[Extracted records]

---

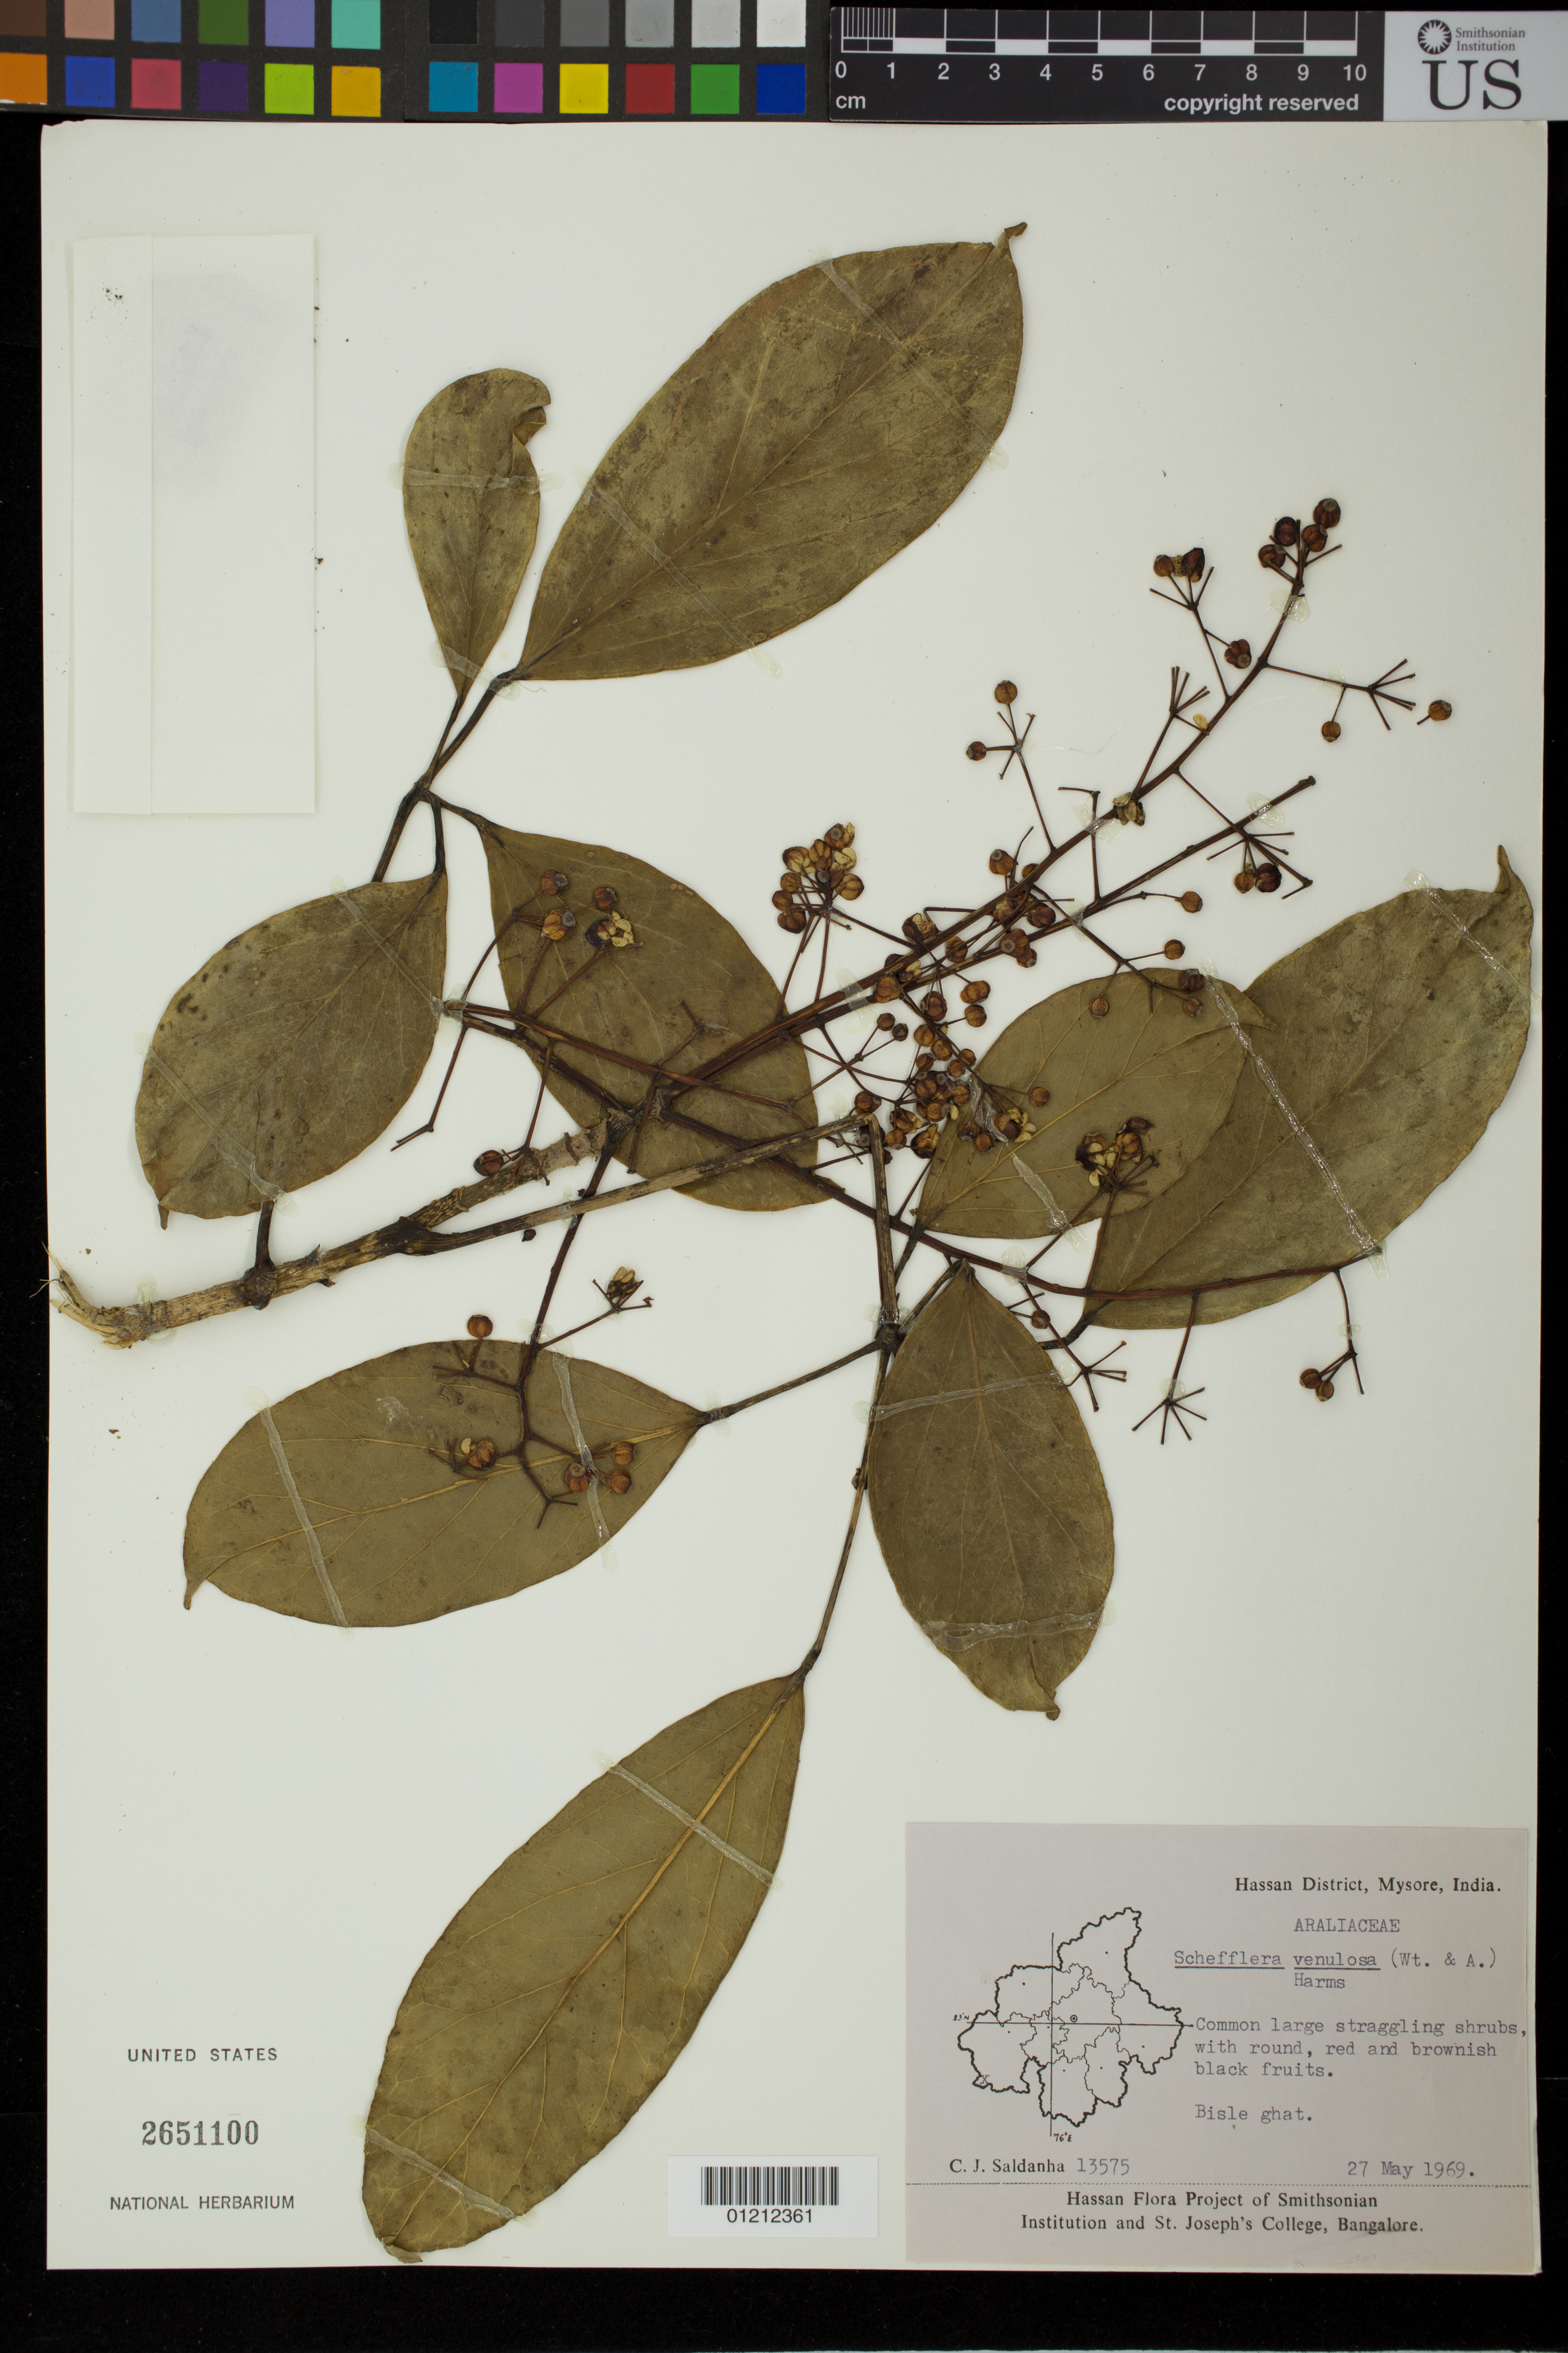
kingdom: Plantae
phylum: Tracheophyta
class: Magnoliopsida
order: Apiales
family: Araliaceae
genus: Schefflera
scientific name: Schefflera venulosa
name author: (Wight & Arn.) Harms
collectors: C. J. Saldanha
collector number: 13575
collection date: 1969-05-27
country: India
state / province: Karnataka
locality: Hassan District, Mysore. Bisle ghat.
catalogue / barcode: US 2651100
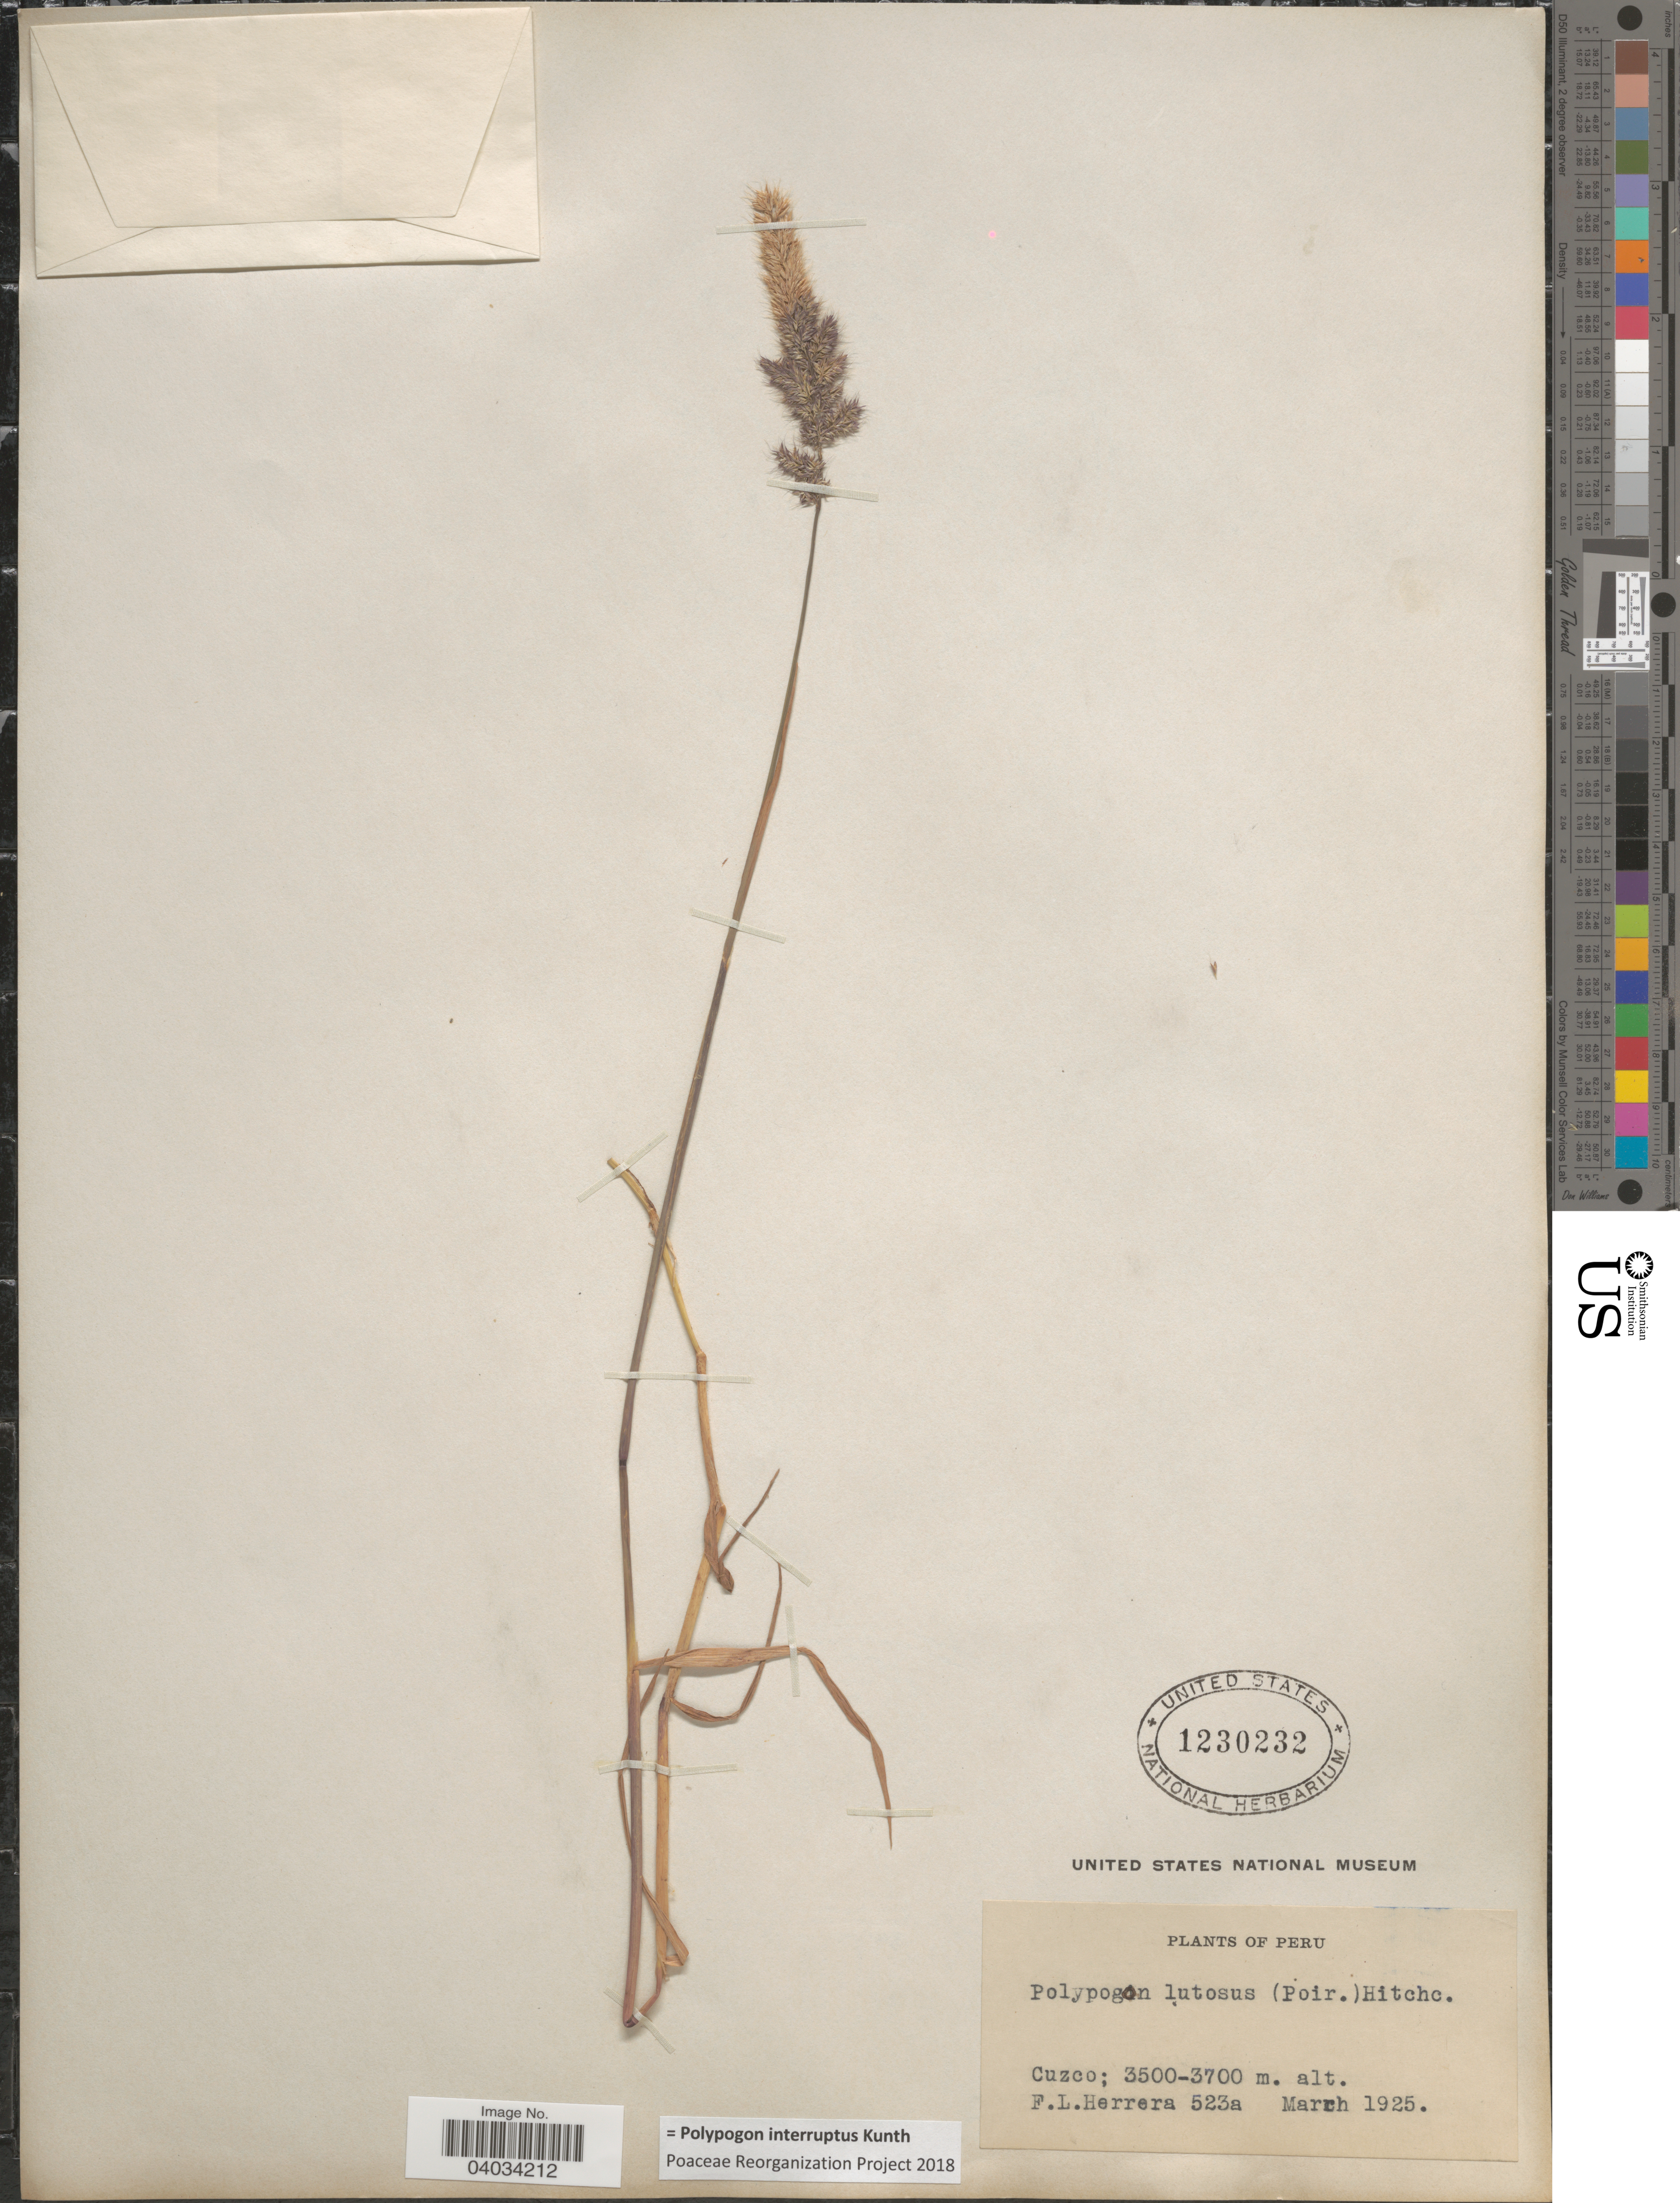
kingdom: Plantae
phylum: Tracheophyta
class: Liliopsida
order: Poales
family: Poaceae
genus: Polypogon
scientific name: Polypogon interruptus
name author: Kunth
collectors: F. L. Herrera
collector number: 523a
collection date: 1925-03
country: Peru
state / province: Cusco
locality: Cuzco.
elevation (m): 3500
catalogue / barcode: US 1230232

---

EXERCISE TASK —
Transcribe the catalog text of every row above, line by line and without any change, omitting the pictures.

SOLUTION —
kingdom: Plantae
phylum: Tracheophyta
class: Magnoliopsida
order: Apiales
family: Araliaceae
genus: Schefflera
scientific name: Schefflera venulosa
name author: (Wight & Arn.) Harms
collectors: C. J. Saldanha
collector number: 13575
collection date: 1969-05-27
country: India
state / province: Karnataka
locality: Hassan District, Mysore. Bisle ghat.
catalogue / barcode: US 2651100
kingdom: Plantae
phylum: Tracheophyta
class: Liliopsida
order: Poales
family: Poaceae
genus: Polypogon
scientific name: Polypogon interruptus
name author: Kunth
collectors: F. L. Herrera
collector number: 523a
collection date: 1925-03
country: Peru
state / province: Cusco
locality: Cuzco.
elevation (m): 3500
catalogue / barcode: US 1230232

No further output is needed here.